Hi all! This is my first publication here, nice to meet you all. I'm preparing a spoken test for a teaching assistance position. They need me to solve some exercise and explain it correctly to other students. The excercise is quite easy:

"Design and write a recursive function to find wether a given number p is or not prefix of another number n. Both are natural numbers."
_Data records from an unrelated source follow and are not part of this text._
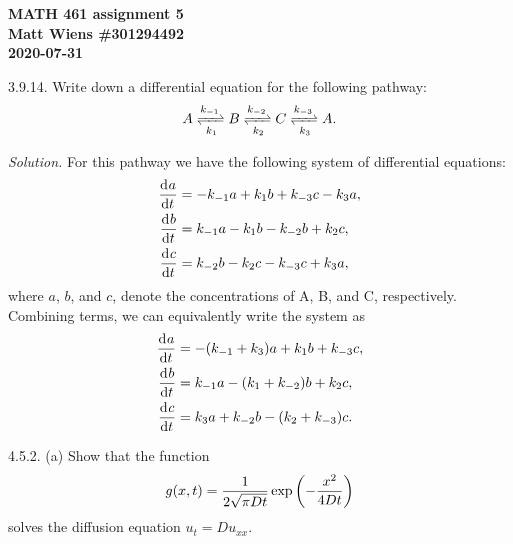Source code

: \documentclass{article}
\begin{document}
\textbf{MATH 461 assignment 5} \\
\textbf{Matt Wiens \#301294492} \\
\textbf{2020-07-31}

3.9.14. Write down a differential equation for the following pathway:
%
\begin{equation*}
    A \xrightleftharpoons[k_1]{k_{-1}}
    B \xrightleftharpoons[k_2]{k_{-2}}
    C \xrightleftharpoons[k_3]{k_{-3}}
    A
    .
\end{equation*}

\textit{Solution.}
For this pathway we have the following system of differential equations:
%
\begin{align*}
    \dod{a}{t} &= - k_{-1} a + k_1 b + k_{-3} c - k_3 a
    , \\
    \dod{b}{t} &= k_{-1} a - k_1 b - k_{-2} b + k_2 c
    , \\
    \dod{c}{t} &= k_{-2} b - k_2 c - k_{-3} c + k_3 a
    ,
\end{align*}
%
where $a$, $b$, and $c$, denote the concentrations of A, B, and C, respectively.
Combining terms, we can equivalently write the system as
%
\begin{align*}
    \dod{a}{t} &= - (k_{-1} + k_3) a + k_1 b + k_{-3} c
    , \\
    \dod{b}{t} &= k_{-1} a - (k_1 + k_{-2}) b + k_2 c
    , \\
    \dod{c}{t} &= k_3 a + k_{-2} b - (k_2 + k_{-3}) c
    .
\end{align*}

\newpage

4.5.2. (a) Show that the function
%
\begin{equation*}
    g(x, t) = \frac{1}{2 \sqrt{\pi D t}} \exp \del[3]{- \frac{x^2}{4 D t}}
\end{equation*}
%
solves the diffusion equation $u_t = D u_{x x}$.
\end{document}
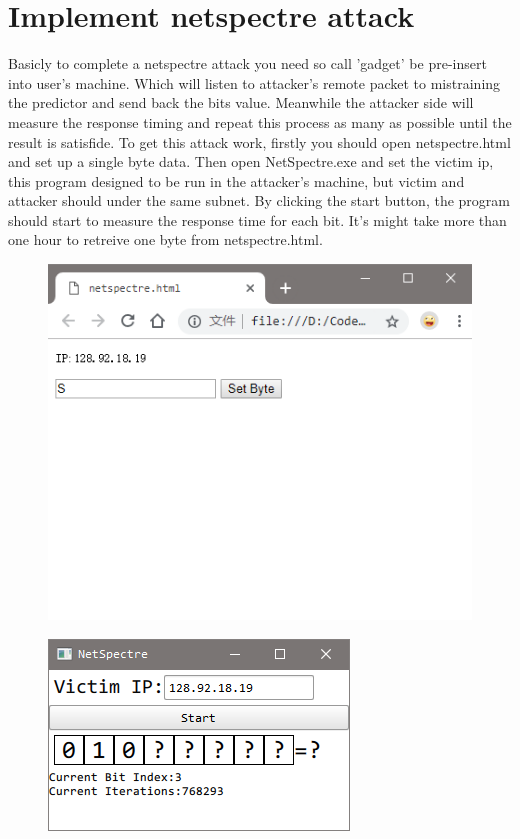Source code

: \documentclass{article}
\begin{document}
\section{Implement netspectre attack}
Basicly to complete a netspectre attack you need so call 'gadget' be pre-insert into user's machine. Which will listen to attacker's remote packet to mistraining the predictor and send back the bits value. Meanwhile the attacker side will measure the response timing and repeat this process as many as possible until the result is satisfide.
\newline
\newline
To get this attack work, firstly you should open netspectre.html and set up a single byte data. Then open NetSpectre.exe and set the victim ip, this program designed to be run in the attacker's machine, but victim and attacker should under the same subnet. By clicking the start button, the program should start to measure the response time for each bit. It's might take more than one hour to retreive one byte from netspectre.html.
\begin{figure}[H]\centering\includegraphics{05.png}\end{figure}
\begin{figure}[H]\centering\includegraphics{03.png}\end{figure}
\end{document}
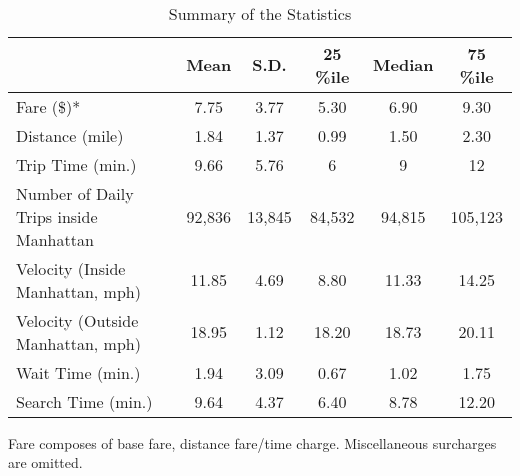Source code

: \begin{table}[h]
\caption{Summary of the Statistics}\label{tab:summary_statistics}\\

{
\def\sym#1{\ifmmode^{#1}\else\(^{#1}\)\fi}
\begin{center}
\begin{tabular}{l*{5}{c}}
\hline\hline
            
            &\multicolumn{1}{c}{{Mean}}&\multicolumn{1}{c}{S.D.}&\multicolumn{1}{c}{25 \%ile}&\multicolumn{1}{c}{Median}&\multicolumn{1}{c}{75 \%ile}\\
\hline
Fare (\$)* & 7.75 & 3.77 & 5.30  & 6.90 & 9.30\\
Distance (mile) & 1.84  & 1.37 & 0.99 & 1.50 & 2.30\\
Trip Time (min.) & 9.66 & 5.76 & 6 & 9 & 12\\
Number of Daily Trips inside Manhattan & 92,836  & 13,845 & 84,532 & 94,815 & 105,123  \\
Velocity (Inside Manhattan, mph) & 11.85 & 4.69 & 8.80 & 11.33 & 14.25\\
Velocity (Outside Manhattan, mph) & 18.95 & 1.12 & 18.20 & 18.73 & 20.11\\
Wait Time (min.) & 1.94 & 3.09 & 0.67 & 1.02 & 1.75\\
Search Time (min.) & 9.64 & 4.37 & 6.40 & 8.78 & 12.20\\

\hline\hline
\end{tabular}
\end{center}
}

{\hspace{1cm}\footnotesize *Fare composes of base fare, distance fare/time charge. Miscellaneous surcharges are omitted.}\\

\end{table}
I have wrote the following:

isPrefix(n,p)

if n equals p

then true

else if digits in n < digits in p

then false

else

isPrefix(n/10,p);

and something similar with only one base case

if (n==0)

then false;

else

then n==p AND isPrefix(n/10,p);

Is there anything better you can think of? Something more elegant,more intuitive, etc? Which of both would you suggest? The first is more efficient, but the second is more elegant i guess.

Cheers to all!

[LuthfiHakim]

Hi Juan,

I prefer the second approach. I disagree with you, I think it's more efficient than the first one. But I believe you better change the last AND operator into OR, else it will never enter IsPrefix function (if the compiler supports lazy boolean calculation).

[juanvillegas]

Yes, it's definitively OR. Thanks!
However, regarding efficiency, i consider the first as more efficient than the second because an extra comparison statement is lighter than a recursive call.
Anyway, i'll take the second one i guess.

[Momerath]

Your method fails when p is zero. I'd use

Boolean IsPrefix(n, p) {

    if p > n return false

    else return p == n || IsPrefix(n/10, p)

}

It's more efficient as it stops checking once it is impossible for p to be a prefix of n, rather than reducing n down to zero. Of course this only works for positive numbers, but you did restrict it to them :)

[LuthfiHakim]

^ Good call. But I think the original will not fail in returning correct result, although it will enter pointless iteration in some condition :)

@Juan: taking current hardware into consideration, perhaps the difference of efficiencies between both can be neglected. As for the reason why I chose the second approach was because you check for exit condition immediately upon entering the recursive routine. Therefore less possibility to enter endless loop.